In the last meeting with my supervisor we were talking about different projects that our lab is involved in, and a common problem on those was the difficulty of moving the information from different domains, which means, for example, that the data obtained in a microarray experiment is hard to put it in context with genomic and proteomic information at the same time, i mean that is possible but it always requires extra work.

Other big issue is that thanks to high throughput technology the amount of generated data is massive!! I'm talking of files in the order of tens of gigabytes. And thats the kind of data we have to deal with. So whats my idea? Simply a tool fully configurable to visualize biological information from multiple domains. Pretty cool eh?

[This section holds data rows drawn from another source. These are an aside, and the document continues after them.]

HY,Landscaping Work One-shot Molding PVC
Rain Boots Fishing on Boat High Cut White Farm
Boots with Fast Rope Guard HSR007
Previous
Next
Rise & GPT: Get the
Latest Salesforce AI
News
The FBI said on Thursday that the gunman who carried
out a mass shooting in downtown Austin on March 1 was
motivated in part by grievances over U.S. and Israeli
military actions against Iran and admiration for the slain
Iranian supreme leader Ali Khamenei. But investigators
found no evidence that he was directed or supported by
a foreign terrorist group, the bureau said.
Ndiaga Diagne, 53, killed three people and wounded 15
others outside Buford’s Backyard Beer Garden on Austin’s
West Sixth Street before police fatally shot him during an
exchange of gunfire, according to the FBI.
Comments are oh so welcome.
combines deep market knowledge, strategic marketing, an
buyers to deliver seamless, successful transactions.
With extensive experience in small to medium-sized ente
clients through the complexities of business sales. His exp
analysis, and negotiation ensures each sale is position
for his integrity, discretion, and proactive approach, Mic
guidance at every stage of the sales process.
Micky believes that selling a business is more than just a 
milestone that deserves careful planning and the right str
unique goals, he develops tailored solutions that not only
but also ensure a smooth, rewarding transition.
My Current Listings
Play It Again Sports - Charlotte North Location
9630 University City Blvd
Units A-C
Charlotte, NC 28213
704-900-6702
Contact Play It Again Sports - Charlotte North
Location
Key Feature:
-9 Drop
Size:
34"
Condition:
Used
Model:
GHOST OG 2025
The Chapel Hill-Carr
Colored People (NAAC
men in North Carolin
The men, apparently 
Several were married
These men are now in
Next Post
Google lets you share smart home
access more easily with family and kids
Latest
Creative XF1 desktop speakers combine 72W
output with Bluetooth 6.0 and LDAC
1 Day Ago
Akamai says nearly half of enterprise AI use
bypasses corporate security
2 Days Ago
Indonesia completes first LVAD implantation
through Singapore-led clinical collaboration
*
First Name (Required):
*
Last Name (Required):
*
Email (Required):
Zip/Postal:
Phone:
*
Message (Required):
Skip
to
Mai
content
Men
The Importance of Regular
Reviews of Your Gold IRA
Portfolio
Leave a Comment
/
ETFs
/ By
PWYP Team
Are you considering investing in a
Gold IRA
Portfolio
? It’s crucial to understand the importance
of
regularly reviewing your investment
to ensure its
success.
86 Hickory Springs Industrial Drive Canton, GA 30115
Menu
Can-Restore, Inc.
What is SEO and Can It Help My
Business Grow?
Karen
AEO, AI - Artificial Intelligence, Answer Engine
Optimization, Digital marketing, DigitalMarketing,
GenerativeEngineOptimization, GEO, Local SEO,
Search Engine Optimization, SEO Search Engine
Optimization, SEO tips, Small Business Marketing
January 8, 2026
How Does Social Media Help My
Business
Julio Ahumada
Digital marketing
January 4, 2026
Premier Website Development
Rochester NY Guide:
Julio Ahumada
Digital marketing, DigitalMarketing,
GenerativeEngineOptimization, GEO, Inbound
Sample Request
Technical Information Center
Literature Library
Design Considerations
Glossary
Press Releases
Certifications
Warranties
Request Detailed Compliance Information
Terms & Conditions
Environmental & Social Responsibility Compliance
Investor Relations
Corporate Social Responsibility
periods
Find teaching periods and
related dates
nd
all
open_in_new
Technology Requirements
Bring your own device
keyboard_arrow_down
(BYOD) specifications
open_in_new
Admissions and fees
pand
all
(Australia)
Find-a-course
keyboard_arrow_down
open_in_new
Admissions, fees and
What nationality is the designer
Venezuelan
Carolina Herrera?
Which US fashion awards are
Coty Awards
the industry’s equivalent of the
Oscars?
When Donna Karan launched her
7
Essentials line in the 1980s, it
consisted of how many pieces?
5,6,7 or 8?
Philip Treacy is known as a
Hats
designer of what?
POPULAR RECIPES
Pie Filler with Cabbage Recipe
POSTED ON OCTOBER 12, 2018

Well if you are in the bioinformatics field that sounds like one of the holy grails in our field. So yeah, thats what I'm gonna do. Oh well, thats pretty ambitious, but there is a lot of work done on it and I think big part of this mission is putting pieces together, for instance a good friend is working on a library of JavaScript components for biology, so I plan to use a lot of those. Another friend developed a protein annotation viewer based on DAS called Dasty, and it has a really nice architecture based in plugins, I know this because I helped in the design :-). Other friends have worked visualising genomic information, specially focus in personal genomics(myKaryoView). I also did some collaboration there.

And that's why I think I can came up with something useful and cool, but knowing myself I have to keep the motivation high, and thats where this blog became important. I will try to post at least once every 2 weeks reporting the progress that I have done, if any, and in that way force myself to do something to be able to write something. We'll see how it goes.

For now I started writing the requirements and drawing some sketches of my ideal interface, I will show those in my next post. So, for now wish me luck and please give me ideas about the project.
Just to finish, I want to say that although the genomic information maybe the central part of my project the motto of this project will be BIOsual: Not just another genome viewer.